Aswadi menambahkan, hal-hal kebaikan saat wukuf di Arafah tidak hanya dilakukan saat wukuf saja tapi makna wukuf dan hakekat wukuf bertepatan dengan haji akbar ini itu bisa melekat pada dirinya sepanjang zaman sehingga konstruksi pikiran dan perasaannya bukan hanya berada di Arafah saja.
"Tapi sampai sepulangnya ini benar-benar bisa berkembang bahkan ditularkan pada masyarakat yang lain,"
Sementara, saat wukuf bertepatan di hari Jumat lanjut Aswadi tidak ada shalat Jumat.

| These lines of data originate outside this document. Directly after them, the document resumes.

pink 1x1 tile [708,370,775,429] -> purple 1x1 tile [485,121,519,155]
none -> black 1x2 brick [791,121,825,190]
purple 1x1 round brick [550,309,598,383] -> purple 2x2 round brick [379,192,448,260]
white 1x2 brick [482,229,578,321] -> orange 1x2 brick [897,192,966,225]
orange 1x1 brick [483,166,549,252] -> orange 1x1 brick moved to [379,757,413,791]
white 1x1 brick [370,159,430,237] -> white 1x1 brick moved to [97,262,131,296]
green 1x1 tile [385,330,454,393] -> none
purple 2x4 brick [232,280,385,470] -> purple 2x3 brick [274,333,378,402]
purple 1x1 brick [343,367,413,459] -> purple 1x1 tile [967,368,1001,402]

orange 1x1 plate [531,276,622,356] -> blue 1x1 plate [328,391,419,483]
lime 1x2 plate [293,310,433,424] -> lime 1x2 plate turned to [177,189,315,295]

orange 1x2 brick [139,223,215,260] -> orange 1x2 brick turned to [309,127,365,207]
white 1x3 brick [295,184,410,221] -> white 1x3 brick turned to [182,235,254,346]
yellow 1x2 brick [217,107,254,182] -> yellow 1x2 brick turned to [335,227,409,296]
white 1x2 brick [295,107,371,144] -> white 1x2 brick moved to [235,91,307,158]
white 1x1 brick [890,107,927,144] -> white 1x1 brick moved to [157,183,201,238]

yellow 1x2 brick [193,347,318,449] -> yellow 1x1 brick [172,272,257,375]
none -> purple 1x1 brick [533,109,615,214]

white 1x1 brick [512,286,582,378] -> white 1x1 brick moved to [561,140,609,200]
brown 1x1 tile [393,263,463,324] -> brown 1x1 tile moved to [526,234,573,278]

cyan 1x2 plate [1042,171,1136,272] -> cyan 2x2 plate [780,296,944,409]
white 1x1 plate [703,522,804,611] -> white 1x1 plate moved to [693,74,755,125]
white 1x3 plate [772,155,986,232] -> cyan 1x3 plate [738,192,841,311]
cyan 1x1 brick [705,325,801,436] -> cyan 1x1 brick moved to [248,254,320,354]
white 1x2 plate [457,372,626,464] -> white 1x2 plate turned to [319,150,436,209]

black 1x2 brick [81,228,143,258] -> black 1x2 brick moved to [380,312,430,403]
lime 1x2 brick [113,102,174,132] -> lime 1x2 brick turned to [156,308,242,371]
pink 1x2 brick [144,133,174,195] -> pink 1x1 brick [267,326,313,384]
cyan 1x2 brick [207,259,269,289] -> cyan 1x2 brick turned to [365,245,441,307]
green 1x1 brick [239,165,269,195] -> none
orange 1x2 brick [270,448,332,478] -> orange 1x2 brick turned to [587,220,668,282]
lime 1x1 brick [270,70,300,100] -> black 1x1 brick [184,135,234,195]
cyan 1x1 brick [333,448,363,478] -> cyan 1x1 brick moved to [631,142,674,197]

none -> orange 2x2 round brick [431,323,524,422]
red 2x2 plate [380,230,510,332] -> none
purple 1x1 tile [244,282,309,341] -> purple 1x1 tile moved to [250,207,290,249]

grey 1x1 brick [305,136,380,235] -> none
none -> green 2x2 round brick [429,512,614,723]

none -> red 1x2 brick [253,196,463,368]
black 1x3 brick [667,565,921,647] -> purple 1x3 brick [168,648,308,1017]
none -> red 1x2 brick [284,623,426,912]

"Tidak ada karena waktunya sama, wukuf waktunya ba'da zawal dan Jumat ba'da zawal sehingga khutbah wukufnya menjadi prioritas dan nanti akan diteruskan dengan shalat jamak qasar Dzuhur dan Ashar," ujarnya.
Aswadi juga pernah menjelaskan, haji akbar bisa meningkatkan semangat untuk beribadah bagi seluruh jamaah haji di seluruh dunia, khususnya jamaah haji Indonesia.
"Karena nabi dulu itu haji wada dan haji akbar hanya sekali," kata Aswadi.
Keistimewaan haji akbar karena terjadi di hari Jumat. Menurut Aswadi, hari Jumat merupakan sayyidul ayyam atau rajanya hari.